Logic and common sense reveal the truth readily enough.
And so we have in our midst a creature created out of a necessity at one time when it might have been needed, but which necessity is now obsolete.
But we might now have found a purpose to continue the arrangement with our desire to have one half of the population of this country represented in Parliament and for gender balance and for equality as directed by our National Goals and Directive Principles.
If my suggestion gains traction, and I humbly plead it ought to, there will automatically be 21 woman members, one for each province, in addition to any that might be returned in the open electorates.
This will give female representation one fifth of the current Parliament, an excellent basis to start from.

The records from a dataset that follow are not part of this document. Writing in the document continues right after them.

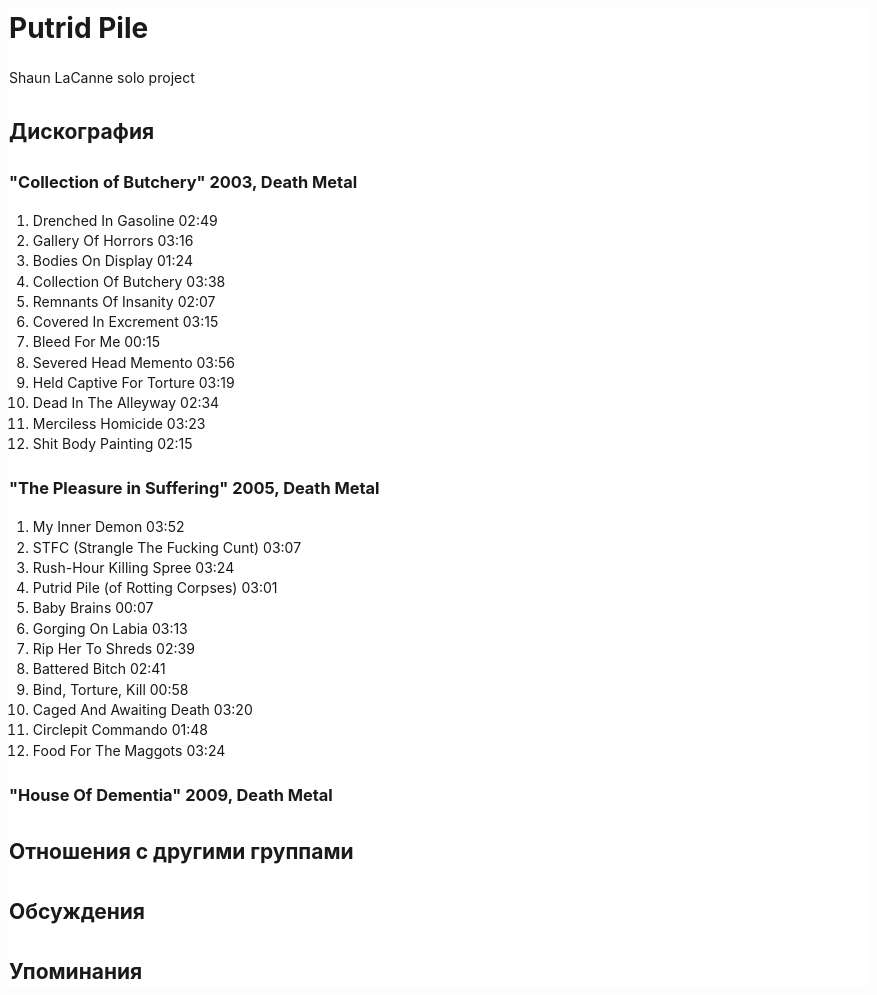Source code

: # Putrid Pile

Shaun LaCanne solo project

## Дискография

### "Collection of Butchery" 2003, Death Metal

1. Drenched In Gasoline 02:49
2. Gallery Of Horrors 03:16 
3. Bodies On Display 01:24  
4. Collection Of Butchery 03:38 
5. Remnants Of Insanity 02:07  
6. Covered In Excrement 03:15  
7. Bleed For Me 00:15  
8. Severed Head Memento 03:56  
9. Held Captive For Torture 03:19  
10. Dead In The Alleyway 02:34  
11. Merciless Homicide 03:23 
12. Shit Body Painting 02:15 


### "The Pleasure in Suffering" 2005, Death Metal

1. My Inner Demon 03:52  
2. STFC (Strangle The Fucking Cunt) 03:07  
3. Rush-Hour Killing Spree 03:24  
4. Putrid Pile (of Rotting Corpses) 03:01  
5. Baby Brains 00:07 
6. Gorging On Labia 03:13  
7. Rip Her To Shreds 02:39  
8. Battered Bitch 02:41  
9. Bind, Torture, Kill 00:58  
10. Caged And Awaiting Death 03:20  
11. Circlepit Commando 01:48  
12. Food For The Maggots 03:24 


### "House Of Dementia" 2009, Death Metal




## Отношения с другими группами


## Обсуждения


## Упоминания

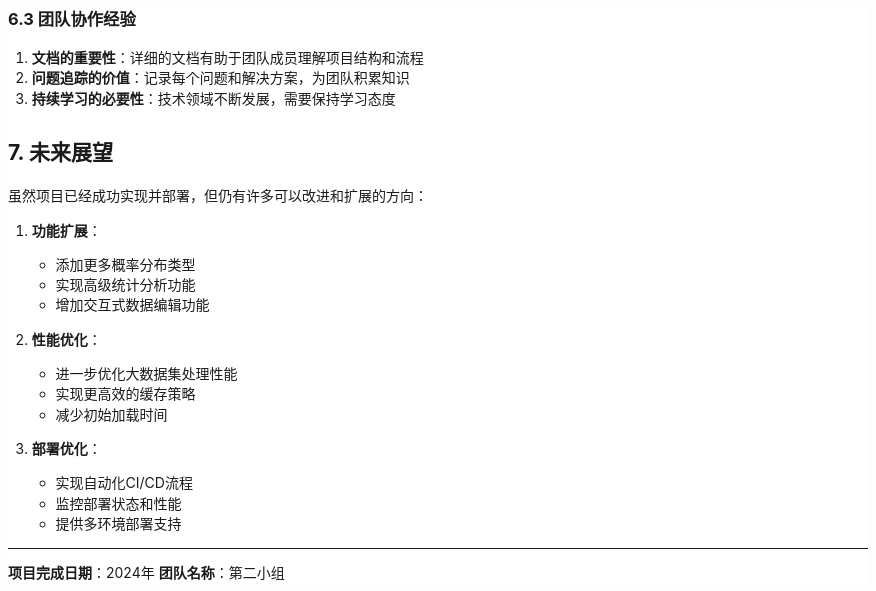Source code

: ### 6.3 团队协作经验

1. **文档的重要性**：详细的文档有助于团队成员理解项目结构和流程
2. **问题追踪的价值**：记录每个问题和解决方案，为团队积累知识
3. **持续学习的必要性**：技术领域不断发展，需要保持学习态度

## 7. 未来展望

虽然项目已经成功实现并部署，但仍有许多可以改进和扩展的方向：

1. **功能扩展**：
   - 添加更多概率分布类型
   - 实现高级统计分析功能
   - 增加交互式数据编辑功能

2. **性能优化**：
   - 进一步优化大数据集处理性能
   - 实现更高效的缓存策略
   - 减少初始加载时间

3. **部署优化**：
   - 实现自动化CI/CD流程
   - 监控部署状态和性能
   - 提供多环境部署支持

---

**项目完成日期**：2024年
**团队名称**：第二小组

The regional seats must be reserved only for female candidates for a period of four terms of Parliament when the arrangement will cease automatically.
This proposed change should form part of the current review of the provincial and local level governments now before the Government.
It will mean the Constitution and Law Reform Commission will have a greater role in the coming months to create such a provision.
It will be a big exercise, to be sure, but the current discussions are too superficial and the current legal arrangement and structure make no sense, duplicate work and is not uniform as all as all political structures under the Constitution ought to be.
It is way too late to have this arrangement to apply in 2022 so we ought to prepare it for 2027.
The arrangement will cease by 2047.
Three years later we shall arrive in 2050, the date set by our visionary statement when we shall have achieved “developed nation” state.
Having sufficient female representation in Parliament will be a tremendous bonus in the realisation of our Vision 2050 goals.